Core stability is defined in sports medicine as a foundation of trunk dynamic control that allows production, transfer and control of force and motion to distal segments of the kinetic chain.4 All of the musculature of the trunk, including abdominal and back musculature, contributes to core stability, and the contributions of each muscle group continually change throughout an athlete's task.5 Hodges and Richardson found trunk muscle activity occurring before lower extremity activity in order to stabilize the spine to act as a foundation for lower extremity motion.6 Zazulak, et al.,2 found that athletes with decreased neuromuscular control of the body's core were more subject to knee injuries. They specifically found increased trunk displacement during perturbation and isometric force release. The main displacement was excessive lateral motion in the coronal plane in injured athletes with knee ligament and ACL injuries versus the non-injured athlete. They stated that lateral angular displacement of the trunk would be the single best predictor of knee ligament injury. Excessive lateral sway is associated with knee valgus collapse and subsequent ligament injury. These patients would benefit from proprioceptive training in the coronal plane7 besides strengthening of weakened core muscles.

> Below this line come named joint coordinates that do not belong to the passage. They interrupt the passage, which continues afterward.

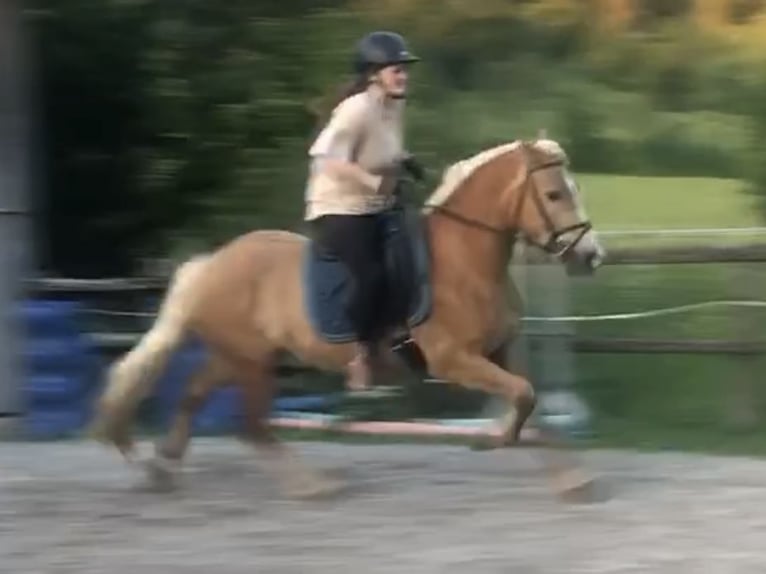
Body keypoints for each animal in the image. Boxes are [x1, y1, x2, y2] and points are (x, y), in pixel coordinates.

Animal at [90, 136, 606, 499]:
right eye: (554, 194)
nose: (591, 257)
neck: (464, 262)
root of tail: (212, 262)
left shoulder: (499, 353)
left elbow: (529, 400)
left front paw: (567, 478)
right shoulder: (455, 361)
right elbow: (522, 397)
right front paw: (500, 441)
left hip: (237, 356)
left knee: (194, 397)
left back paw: (161, 470)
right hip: (251, 363)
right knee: (250, 424)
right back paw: (311, 486)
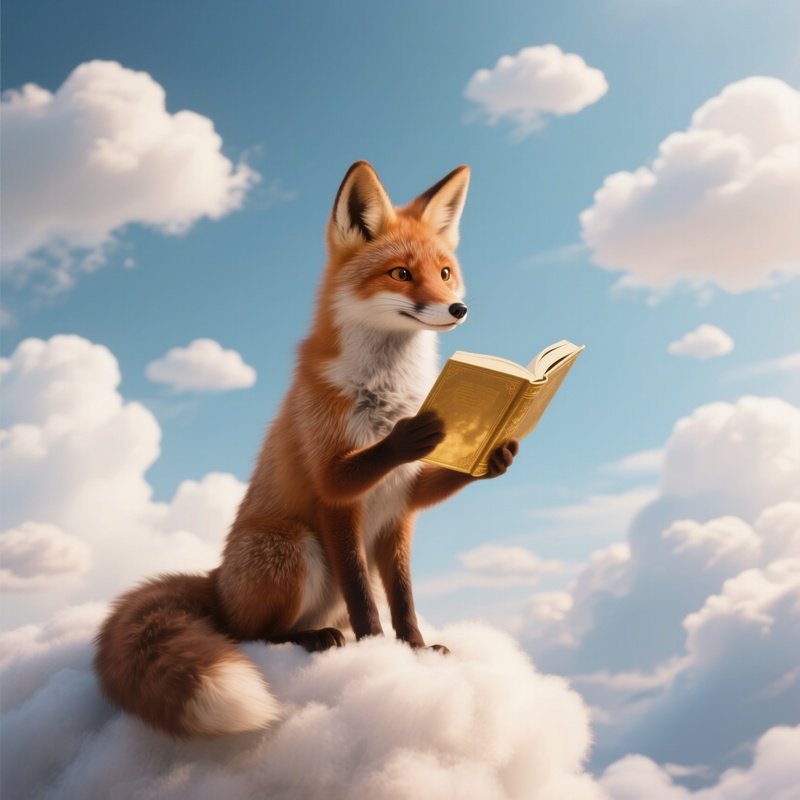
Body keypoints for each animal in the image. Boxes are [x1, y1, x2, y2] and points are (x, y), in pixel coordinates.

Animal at [94, 161, 519, 738]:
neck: (386, 394)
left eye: (446, 272)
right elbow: (364, 590)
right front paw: (376, 652)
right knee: (248, 633)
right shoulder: (336, 494)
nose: (458, 308)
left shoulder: (400, 512)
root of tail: (216, 583)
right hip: (292, 547)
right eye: (401, 274)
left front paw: (415, 650)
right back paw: (311, 639)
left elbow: (404, 598)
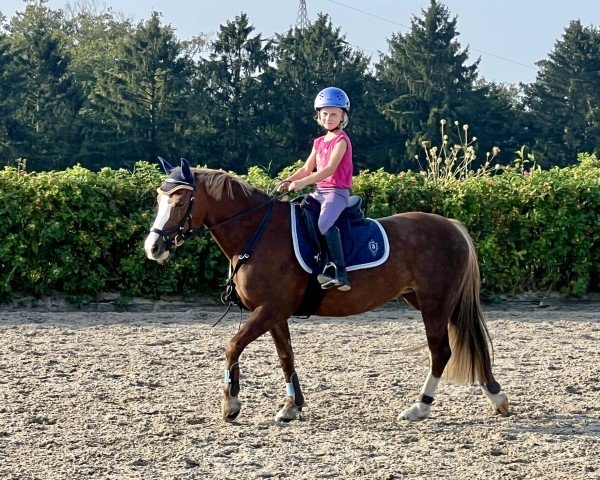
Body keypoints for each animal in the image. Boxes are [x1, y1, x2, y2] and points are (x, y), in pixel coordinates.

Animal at [144, 159, 506, 422]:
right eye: (159, 199)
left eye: (180, 201)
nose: (153, 248)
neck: (258, 233)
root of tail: (452, 226)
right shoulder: (275, 313)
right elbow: (286, 356)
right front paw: (292, 406)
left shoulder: (269, 310)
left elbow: (233, 346)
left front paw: (231, 404)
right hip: (431, 301)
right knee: (467, 343)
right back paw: (495, 396)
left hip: (435, 303)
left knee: (441, 351)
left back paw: (420, 407)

Leetun, et al.,8 stressed the findings of weak hip abductors and external rotators in predicting knee injury. This allows increased lower extremity internal rotation and adduction, creating lateral patellar tracking and lateral retropatellar contact pressure. Strengthening the hip abductors and external rotators helps prevent femoral internal rotation and adduction which is related to patellofemoral problems. Young female athletes with patellofemoral pain had significantly weaker hip adductors and external rotators compared to a healthy, age-matched control group.9 The chief hip external rotator happens to be the gluteus maximus, which Janda1 found to be related to ankle injuries.


  1. Bullock-Saxton JE, Janda V, Bullock MI. The influence of ankle sprain injury on muscle activation during hip extension. Int J Sports Med, 1994;15:330-4.
  2. Beckman SM, Buchanan TS. Ankle inversion injury and hypermobility: effect on hip and ankle muscle eclectrorumyography onset latency. Arch Phys Med Rehab, 1995:76;1138-42.
  3. Cornwall MW, Murrell P. Postural sway following inversion sprain of the ankle. J Am Pod Med Assoc, 1991;81:290-2.
  4. Zazulak BT, Hewett TE, Reeves NP, et al. Deficits in neuromuscular control of the trunk predict knee injury risk. Am J Sports Med, 2007;35(7):1123-30.
  5. Cholewicki J, McGill SM. Mechanical stability of the in vivo lumbar spine: implications for injury and chronic low back pain. Clin Biomech, 1996;11:1-15.
  6. Hodges PW, Richardson CA. Contraction of the abdominal muscles associated with movement of the lower limb. Phys Ther, 1997;77:132-44.
  7. Paterno MV, Myer GD, Ford KR, Hewett TE. Neuromuscular training improves single-limb stability in young female athletes. J Orthop Sports Phys Ther, 2004;34:305-17.
  8. Leetun DT, Ireland ML, Willson JD, et al. Core stability measures as risk factors for lower extremity injury in athletes. Med Sci Sports Exerc, 2004:926-34.
  9. Ireland ML, Willson BT, Ballantyne BT, McClay-Davis. Hip strength in females with and without patellofemoral pain. J Orthop Sports Phys Ther, 2003;33:671-6.